Unlike other offerings that force businesses to swap their existing infrastructure or are only optimized for short-running batch jobs, we augment existing IT stacks and offer developers more control over where their application runs.
Two examples of how our network has been successful include:
- We’ve begun the large-scale effort to re-train a pixart-alpha model with a CC0 data set––marking the first time this has been done on a decentralized platform––helping to address copyright concerns, in partnership with genAI platform Thumper.ai. This serves as a way to further pressure-test the Akash Network, by providing a cluster of 32 Nvidia A100s (80GB) via a single provider to Thumper.ai to code, train, and open source the model. This experiment will showcase that big, heavy production workloads in AI can be done on Akash.
- We’ve also deployed SDXL (Stable Diffusion XL 1.0) on NVIDIA A100s, RTX-A6000s, and RTX-3090s, to empower developers to achieve high-performing and cost-effective inference of 1024×1024 images. This proves that SDXL is capable of running on a decentralized computation network.
How does it work when the concept (which is not different for neophytes from say cryptomining, torrent seeding, or distributed computing - SETI) seems to be at odds with traditional AI setups (data centers, local GPU, etc.)?
We rely on a decentralized network of providers who contribute their idle computing resources, such as CPUs, GPUs, and memory, to our network. Users can access the Akash marketplace to access these resources. As an example, NVIDIA H100s are available for as low as $1.10/hour. The network seamlessly coordinates the process of resource allocation, pricing, and payments.
The ultimate goal of Akash is to provide open access to GPUs, giving power back to developers so that one day, people will leverage the Tesla in their garage, their Xbox or PS5, on Akash to help accelerate AI workloads. We’re laser-focused on unlocking more cost-effective, scalable, and widely accessible AI capabilities compared to traditional, centralized data center setups.
Beyond AI training (Compute), what other categories is Akash looking at?
Akash Network is a general-purpose computational network and operates like the next evolution of the cloud — a Supercloud. Akash already supports validator nodes and frontend hosting, and will soon easily enable video encoding (which requires intensive CPU/GPU resources) and visual asset rendering/modelling.
Akash can run all of the same applications as traditional public clouds. This is why Akash is often referred to as a public utility. One that keeps costs down for businesses and consumers alike
Does Akash plan to work (or indeed works already) on onboard GPU, which is what the vast majority of computers (and smartphones) have?
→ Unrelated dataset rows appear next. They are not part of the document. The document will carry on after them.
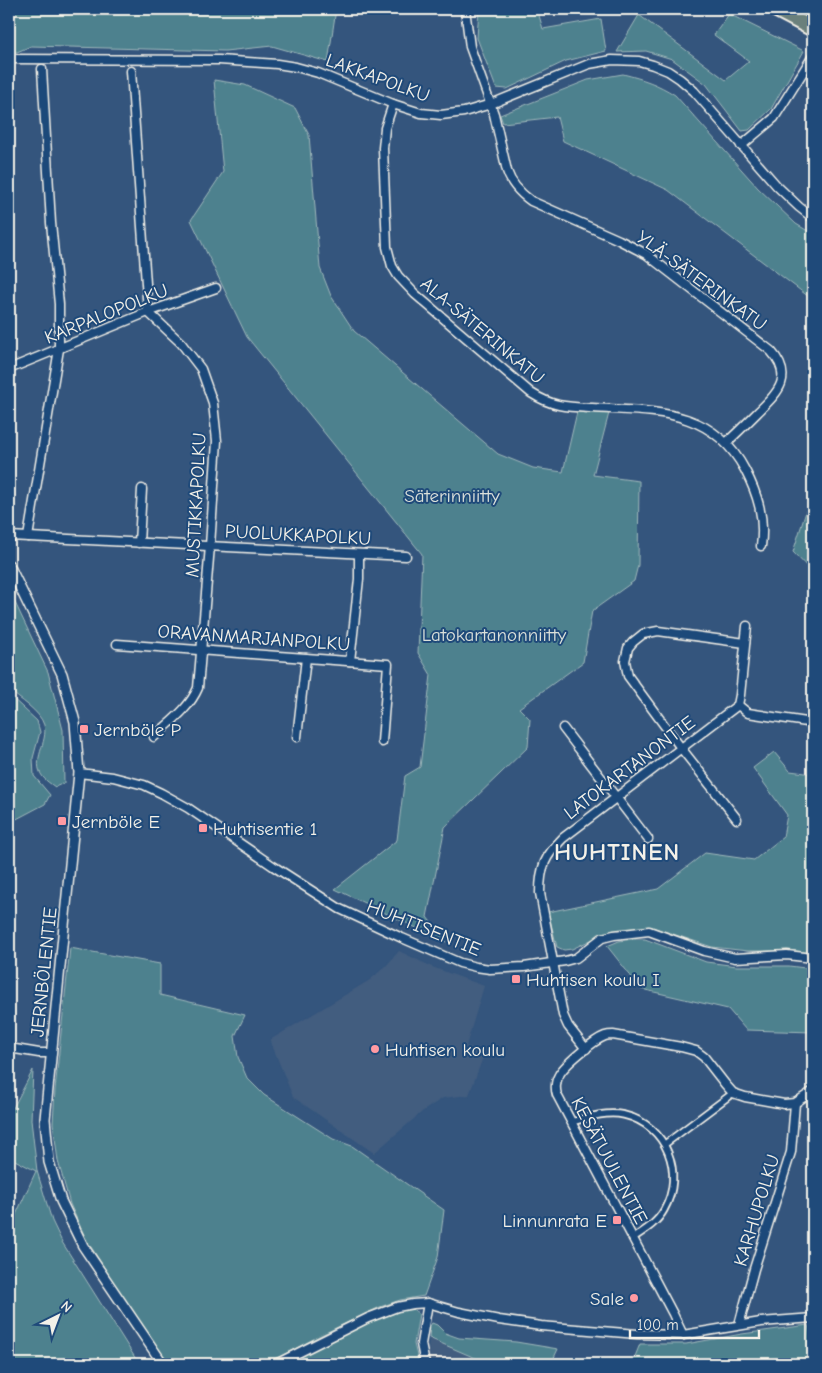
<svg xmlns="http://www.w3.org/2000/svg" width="822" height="1373" font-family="'Comic Neue',sans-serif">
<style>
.built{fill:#425d7f}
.green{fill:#4d818e;stroke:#a0b9bb}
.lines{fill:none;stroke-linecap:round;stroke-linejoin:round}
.pedestrian-casing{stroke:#f4f1e8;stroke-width:9}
.minor-casing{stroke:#f4f1e8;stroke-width:11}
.tertiary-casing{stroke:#f4f1e8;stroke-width:12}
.motorway-casing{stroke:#f4f1e8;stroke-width:18}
.pedestrian{stroke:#1f4a7a;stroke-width:5.5}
.minor{stroke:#1f4a7a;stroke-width:8}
.tertiary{stroke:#1f4a7a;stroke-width:9}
.motorway{stroke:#6a807c;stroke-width:14}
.poi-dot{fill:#ff9aa2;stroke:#1f4a7a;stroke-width:2}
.labels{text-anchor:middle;stroke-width:4;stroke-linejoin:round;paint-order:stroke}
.street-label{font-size:19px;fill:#f4f1e8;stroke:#1f4a7a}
.park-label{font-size:19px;fill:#dbe0da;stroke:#1f4a7a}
.poi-label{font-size:19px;fill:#f4f1e8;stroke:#1f4a7a;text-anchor:start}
.district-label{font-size:24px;font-weight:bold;letter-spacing:1px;fill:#f4f1e8;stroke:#1f4a7a}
</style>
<rect width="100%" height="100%" fill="#34557d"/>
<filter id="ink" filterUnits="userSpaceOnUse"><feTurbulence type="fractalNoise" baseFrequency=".02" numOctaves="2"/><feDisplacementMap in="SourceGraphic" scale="10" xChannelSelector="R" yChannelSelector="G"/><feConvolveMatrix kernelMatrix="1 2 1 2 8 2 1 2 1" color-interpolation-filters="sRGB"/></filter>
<g filter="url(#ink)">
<g class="built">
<polygon points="399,951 432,967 484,986 466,1046 485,1052 469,1095 443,1098 423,1111 374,1153 293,1097 270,1040 370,980 386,966"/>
<polygon points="429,1338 488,1364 431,1364 428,1355"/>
</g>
<g class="green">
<polygon points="9,9 336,9 328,62 272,46 225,51 31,46 17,52 9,52"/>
<polygon points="479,9 537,9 543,29 601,19 606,51 566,61 507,89 496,88 477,38"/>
<polygon points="729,14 804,51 771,109 749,130 742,131 706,84 672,59 646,51 617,52 639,15 726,80 749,61 714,35"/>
<path d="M623,74c20,5 35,10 52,21l83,93 38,36 17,10v66l-145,-110 -105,-49 -6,-24 -54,6 -3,-8 88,-35z"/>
<polygon points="214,80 245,85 295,108 309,135 320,268 331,296 354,331 498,454 533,468 563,472 577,412 609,413 593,475 639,481 638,565 634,581 592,611 583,662 519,708 530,719 528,747 445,827 427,917 446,942 335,889 397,840 405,776 420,767 431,675 418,653 422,554 247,337 191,220 223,172"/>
<polygon points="813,490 813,573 793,552"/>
<path d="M9,590l39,82 15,58 1,53 -9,4c-4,-3 -9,-6 -12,-10 -13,-16 6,-35 1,-52 -4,-14 -25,-26 -35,-35z"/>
<polygon points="9,695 37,721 40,732 33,758 34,776 50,795 45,804 9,823"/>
<polygon points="774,752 790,771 813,774 813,850 811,873 813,877 813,953 795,951 748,951 712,947 652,927 610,931 572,949 564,950 557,947 548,912 658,889 705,853 754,860 783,837 787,815 753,768"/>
<polygon points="632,939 645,939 706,962 737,966 789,966 813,969 813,1032 746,1030 728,1009 641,989 607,946 619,941"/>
<polygon points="70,948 160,964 160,995 245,1015 235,1036 238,1057 247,1078 264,1095 333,1139 352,1146 444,1210 438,1257 424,1296 400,1300 380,1307 321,1335 266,1364 169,1364 121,1294 86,1239 70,1204 58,1161 53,1123 55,1090"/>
<polygon points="33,1070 31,1120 37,1171 52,1221 62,1242 139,1364 9,1364 9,1230 36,1171 9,1157 9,1109 12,1110"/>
<polygon points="406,1309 413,1309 419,1314 414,1344 419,1364 284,1364 367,1323"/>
<polygon points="432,1323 437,1325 445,1333 459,1338 516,1342 558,1349 551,1364 489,1364 429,1338 430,1326"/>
<polygon points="808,1325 813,1349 813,1364 632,1364 640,1344 686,1344 742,1334"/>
</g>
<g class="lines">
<defs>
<g id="pedestrian">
<path d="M572,1122c17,-5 35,-11 52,-7 43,10 61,58 40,95 -7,13 -19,20 -31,28"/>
<polyline points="665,1144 733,1093"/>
</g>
<g id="minor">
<path d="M465,9l5,38 24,67 13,57c4,13 13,22 24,30l88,39 27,14 125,97c24,27 6,42 -14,62 -10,10 -20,20 -31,30"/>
<polyline points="9,59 219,60 277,64 296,67 318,73 393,104 421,113 441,115 464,112 491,104 589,64 612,60 639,61 653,65 668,71 680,79 694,91 777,186 799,207 813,218"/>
<path d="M131,71l17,241 33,31 20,26 12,34 4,38 -7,105 -12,142c-9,21 -28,34 -44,49"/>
<path d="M393,104l-8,24 -2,20 4,99 5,19 6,10 17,18 116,99c22,14 36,14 61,15 61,4 120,-1 153,62 13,25 20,48 16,76"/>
<polyline points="741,146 774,118 813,56"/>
<polyline points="9,369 148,312 216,288"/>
<polyline points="9,536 406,556"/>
<polyline points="28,537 59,349 59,304 51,223 42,69"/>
<polyline points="139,543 142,489"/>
<polyline points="117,644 388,664 382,742"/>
<polyline points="350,661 359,579 359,554"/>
<polyline points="738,705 748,713 813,723"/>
<polyline points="563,728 648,839"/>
<polyline points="297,737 306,658"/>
<polyline points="79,773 113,777 144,785 161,793 188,808 273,866 340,909 402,938 460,963 476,967 490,969 524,967 565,961 576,958 602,938 614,935 649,931 704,951 735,958 787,955 813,958"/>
<polyline points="737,819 681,748 628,676 625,661 628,648 633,642 643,634 658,631 745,643"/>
<polyline points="9,1048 39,1053 51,1053"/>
<path d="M586,1049l-18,-23 -5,-11 -23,-122c0,-26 5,-37 23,-55l175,-133 2,-10 7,-69"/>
<polyline points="739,1325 754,1269 791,1152 795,1103"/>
<path d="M683,1335l-10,-21 -116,-219c-2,-7 -2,-13 2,-20 5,-10 35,-35 46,-39 3,-1 4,-1 8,-1l68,12 15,4 8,6 21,27 8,9 12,4 39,7 11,-1 18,-12"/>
<polyline points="276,1364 368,1318 397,1307 413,1304 428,1303 459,1312 499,1320 541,1326 637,1334 683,1335 761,1322 813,1318"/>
<polyline points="425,1364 421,1344 428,1303"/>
</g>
<polyline id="tertiary" points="9,565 62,674 75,722 79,773 45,1119 49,1162 61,1201 83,1246 163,1364"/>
<polyline id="motorway" points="775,9 813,29"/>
</defs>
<use href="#pedestrian" class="pedestrian-casing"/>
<use href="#minor" class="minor-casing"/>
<use href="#tertiary" class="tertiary-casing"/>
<use href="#motorway" class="motorway-casing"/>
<use href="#pedestrian" class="pedestrian"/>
<use href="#minor" class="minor"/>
<use href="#tertiary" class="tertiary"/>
<use href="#motorway" class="motorway"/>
</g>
</g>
<g class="poi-dot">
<rect x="79" y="724" width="10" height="10" rx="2.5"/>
<rect x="57" y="816" width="10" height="10" rx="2.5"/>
<rect x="198" y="823" width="10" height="10" rx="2.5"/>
<rect x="511" y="974" width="10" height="10" rx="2.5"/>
<circle cx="375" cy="1049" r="5"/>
<rect x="612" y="1215" width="10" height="10" rx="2.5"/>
<circle cx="634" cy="1298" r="5"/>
</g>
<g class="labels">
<g class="street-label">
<text transform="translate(378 77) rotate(20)" y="7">LAKKAPOLKU</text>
<text transform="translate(702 280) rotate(36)" y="7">YLÄ-SÄTERINKATU</text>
<text transform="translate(106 313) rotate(-22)" y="7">KARPALOPOLKU</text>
<text transform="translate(483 330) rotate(40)" y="7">ALA-SÄTERINKATU</text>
<text transform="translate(195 505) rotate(-87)" y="7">MUSTIKKAPOLKU</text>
<text transform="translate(298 534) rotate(3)" y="7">PUOLUKKAPOLKU</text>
<text transform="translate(254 637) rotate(4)" y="7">ORAVANMARJANPOLKU</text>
<text transform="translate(629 767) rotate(-37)" y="7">LATOKARTANONTIE</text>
<text transform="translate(424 927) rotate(22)" y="7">HUHTISENTIE</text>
<text transform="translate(43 972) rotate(-84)" y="7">JERNBÖLENTIE</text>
<text transform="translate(610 1160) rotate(62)" y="7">KESÄTUULENTIE</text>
<text transform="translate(756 1210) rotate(-73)" y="7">KARHUPOLKU</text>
</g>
<g class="park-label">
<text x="452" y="502">Säterinniitty</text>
<text x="494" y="641">Latokartanonniitty</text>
</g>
<g class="poi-label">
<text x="94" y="736">Jernböle P</text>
<text x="72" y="828">Jernböle E</text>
<text x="213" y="835">Huhtisentie 1</text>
<text x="526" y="986">Huhtisen koulu I</text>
<text x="385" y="1056">Huhtisen koulu</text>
<text x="607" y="1227" text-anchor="end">Linnunrata E</text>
<text x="624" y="1305" text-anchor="end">Sale</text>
</g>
<g class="district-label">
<text x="617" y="860">HUHTINEN</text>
</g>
</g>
<rect width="822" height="1373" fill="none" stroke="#1f4a7a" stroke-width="30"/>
<rect x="15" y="15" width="792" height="1343" fill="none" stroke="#f4f1e8" stroke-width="2" filter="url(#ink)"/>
<g transform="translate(58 1316) rotate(42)" stroke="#1f4a7a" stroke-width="4" paint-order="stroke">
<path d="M0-4L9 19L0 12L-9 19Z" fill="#f4f1e8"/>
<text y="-8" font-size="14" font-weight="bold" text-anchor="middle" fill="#f4f1e8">N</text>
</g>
<path d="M630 1330v8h129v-8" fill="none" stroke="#f4f1e8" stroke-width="2.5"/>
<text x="637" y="1330" font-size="15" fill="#f4f1e8" stroke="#1f4a7a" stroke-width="4" paint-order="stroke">100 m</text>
</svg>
Akash currently supports all NVIDIA GPU models and is working to add support for AMD chips in the near future. Onboard GPUs on smartphones and home computers leverage a different style of chip and are not optimized for AI/ML training––meaning that they are less powerful and capable when compared to even a single cluster of high-end GPUs, though this is something that Akash is looking to explore down the line. Right now, the team is focused on prioritizing support for high-performance data center-grade GPUs (with high-performance consumer-grade GPUs second) as those are the highest in demand for developers training their AI deployments.